Para cuando me hube desembarazado del encuentro con el vigilante ya no quedaban en el cielo sino unos minúsculos resplandores, evanescencias de lo que apenas hacía unos minutos fue día esplendoroso y ahora, noche cerrada.
Avancé unos pasos por el sendero abierto entre unos árboles cuando hasta mi llegó un repetitivo ruido sordo que se agrandaba desde la lejanía. Era una especie de tam tam, como un mantra líquido que me mantuvo alerta. De pronto, un objeto, que podía ser un animal, cruzó frente a mi, de izquierda a derecha hasta fundirse con la negrura. Valle de la muerte, no sé; de los sustos, seguro.
Poco a poco mis palpitaciones se fueron normalizando y tras evaluar la situación pensé que no era conveniente volver sobre mis pasos, si bien debía estar alerta porque desconocía la clase de broma, juego o desafío con la que había de enfrentarme.
De pronto llegó hasta mi en oleadas sucesivas un viento apacible que me hizo aminorar el paso de forma instintiva hasta detenerme por completo. Ese leve susurro desató en mi cabeza una cadena de pensamientos y algún temor. Fue como una premonición porque inmediatamente escuché a mi izquierda como el fragor del combate de dos felinos. Me desplacé sigiloso buscando el origen de la refriega, como abducido por aquel ruido extraño. El clamor era cada vez más intenso pero no acertaba a ver nada. Al fin, dos resplandecientes pupilas azabache atraparon mis ojos. Un instante después, lo que supuse felino, emitió un extraño gruñido y saltó por sobre mi cabeza para desaparecer en la negrura. En su huída había arañado mi cara. Un hilo líquido resbaló de la frente abajo y aunque no podía verlo supuse bien que se trataba de sangre, como más tarde comprobé.
Lo cierto es que tuve que hacerme a la idea de que me hallaba solo en una tierra inhóspita, llena de peligros y en una oscuridad total. Hasta tanto no llegaran las primeras luces no podría tomar decisiones y explorar el terreno. De manera que me dediqué a buscar un árbol grande y frondoso donde pasar la noche al abrigo de sus ramas y fuera del alcance de fieras y otros posibles peligros que merodeaban la noche. En mis correrías siempre llevaba junto con mi mochila un arnés para colgarme de un árbol con la suficiente envergadura como para soportar mi peso. El arnés era tipo hamaca con sujeción de la cabeza y me permitía estirar y apoyar las piernas en una rama para evitar los problemas de bloqueos motivados por la falta de riego sanguíneo.
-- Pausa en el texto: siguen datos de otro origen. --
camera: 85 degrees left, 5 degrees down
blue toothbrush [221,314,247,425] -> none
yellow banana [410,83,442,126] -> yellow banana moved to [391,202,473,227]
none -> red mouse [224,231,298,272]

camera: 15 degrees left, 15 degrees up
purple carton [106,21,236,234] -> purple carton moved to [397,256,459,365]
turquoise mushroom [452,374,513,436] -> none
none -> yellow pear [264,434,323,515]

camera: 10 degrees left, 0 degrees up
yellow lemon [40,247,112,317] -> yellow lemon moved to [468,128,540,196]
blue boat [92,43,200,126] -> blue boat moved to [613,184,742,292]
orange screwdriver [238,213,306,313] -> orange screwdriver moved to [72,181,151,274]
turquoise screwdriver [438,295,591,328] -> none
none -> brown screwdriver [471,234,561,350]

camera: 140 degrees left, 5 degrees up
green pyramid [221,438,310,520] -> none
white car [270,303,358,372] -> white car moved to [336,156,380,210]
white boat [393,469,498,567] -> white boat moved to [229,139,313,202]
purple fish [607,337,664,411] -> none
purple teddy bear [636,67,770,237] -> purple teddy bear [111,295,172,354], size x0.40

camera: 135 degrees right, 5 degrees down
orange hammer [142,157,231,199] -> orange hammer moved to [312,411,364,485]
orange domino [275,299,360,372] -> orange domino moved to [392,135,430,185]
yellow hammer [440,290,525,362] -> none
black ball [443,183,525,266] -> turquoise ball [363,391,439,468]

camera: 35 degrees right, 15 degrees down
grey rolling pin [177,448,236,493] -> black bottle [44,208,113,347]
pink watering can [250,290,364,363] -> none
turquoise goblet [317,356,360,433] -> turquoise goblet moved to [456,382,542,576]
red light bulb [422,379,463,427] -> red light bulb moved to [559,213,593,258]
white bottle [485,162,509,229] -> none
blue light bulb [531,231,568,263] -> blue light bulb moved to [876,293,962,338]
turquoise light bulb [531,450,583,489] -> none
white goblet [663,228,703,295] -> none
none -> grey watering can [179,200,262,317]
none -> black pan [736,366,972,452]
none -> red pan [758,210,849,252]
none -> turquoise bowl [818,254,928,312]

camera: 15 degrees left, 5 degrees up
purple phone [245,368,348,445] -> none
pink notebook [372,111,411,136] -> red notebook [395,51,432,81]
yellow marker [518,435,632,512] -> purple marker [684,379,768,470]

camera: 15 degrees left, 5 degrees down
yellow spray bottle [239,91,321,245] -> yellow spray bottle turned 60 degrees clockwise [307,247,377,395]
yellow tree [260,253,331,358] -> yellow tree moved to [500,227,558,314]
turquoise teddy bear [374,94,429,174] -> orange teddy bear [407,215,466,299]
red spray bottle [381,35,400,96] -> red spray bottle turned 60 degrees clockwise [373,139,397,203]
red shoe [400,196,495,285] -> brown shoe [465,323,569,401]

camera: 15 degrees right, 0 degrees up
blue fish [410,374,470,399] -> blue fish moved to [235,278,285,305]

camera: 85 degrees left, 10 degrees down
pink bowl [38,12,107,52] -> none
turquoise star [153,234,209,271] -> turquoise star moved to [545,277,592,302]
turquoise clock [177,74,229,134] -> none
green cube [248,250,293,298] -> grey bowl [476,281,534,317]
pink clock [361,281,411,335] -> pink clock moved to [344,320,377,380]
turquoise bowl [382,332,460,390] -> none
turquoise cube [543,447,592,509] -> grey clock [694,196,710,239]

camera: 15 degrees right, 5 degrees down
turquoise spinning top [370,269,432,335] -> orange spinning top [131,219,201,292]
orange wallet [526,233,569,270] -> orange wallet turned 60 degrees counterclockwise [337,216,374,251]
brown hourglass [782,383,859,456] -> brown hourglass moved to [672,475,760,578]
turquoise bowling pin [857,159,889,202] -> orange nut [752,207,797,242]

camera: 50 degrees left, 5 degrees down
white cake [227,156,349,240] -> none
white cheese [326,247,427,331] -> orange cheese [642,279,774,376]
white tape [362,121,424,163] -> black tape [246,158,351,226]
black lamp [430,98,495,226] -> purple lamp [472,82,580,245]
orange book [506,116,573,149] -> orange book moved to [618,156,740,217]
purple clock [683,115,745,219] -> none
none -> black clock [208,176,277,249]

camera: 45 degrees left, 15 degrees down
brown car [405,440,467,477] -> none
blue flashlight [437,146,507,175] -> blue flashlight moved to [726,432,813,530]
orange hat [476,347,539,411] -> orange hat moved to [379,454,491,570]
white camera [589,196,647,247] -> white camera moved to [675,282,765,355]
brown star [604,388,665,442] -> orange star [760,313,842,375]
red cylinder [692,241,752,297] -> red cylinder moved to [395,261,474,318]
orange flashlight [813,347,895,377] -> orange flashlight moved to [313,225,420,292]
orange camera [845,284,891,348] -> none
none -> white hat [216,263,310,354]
Después de caminar a tientas unos pocos metros, vi que frente a mi, se alzaba una negrura más consistente y espesa por lo que supuse que había encontrado lo que buscaba. El tronco principal del árbol medía más de un metro de diámetro. Había dos opciones: lanzar la cuerda hasta liarla a una rama o esperar que el tronco tuviera las suficientes rugosidades o ramas secas como para trepar por él. De acuerdo a las condiciones de visibilidad, la segunda opción era la más segura, de manera que intenté la escalada y me sorprendí de lo rápida y fácil que fue. Cuando estuve a unos veinte metros del suelo encontré varias ramas fuertes como para soportar mi peso. Anudé la cuerda en una de ellas, la más alta de manera que el arnés me permitiera apoyar las piernas en otra rama que quedara a la altura. No estaba mal. Los ruidos quedaban amortiguados mientras las estrellas titilaban allá en la lejanía.
Yo me duermo de pie; si estoy bien acomodado, para qué hablar. Recuerdo que en la mili estaba un día de guardia y hacía la ronda de una garita a la otra. Me quedé dormido y me desperté cuando tenía la cabeza a escasos centímetros del suelo. No es guasa. Pero en el Valle de la Muerte no me dormí. Apoyé la cabeza y estiré las piernas y todavía hoy le busco explicación a lo que allí ocurrió.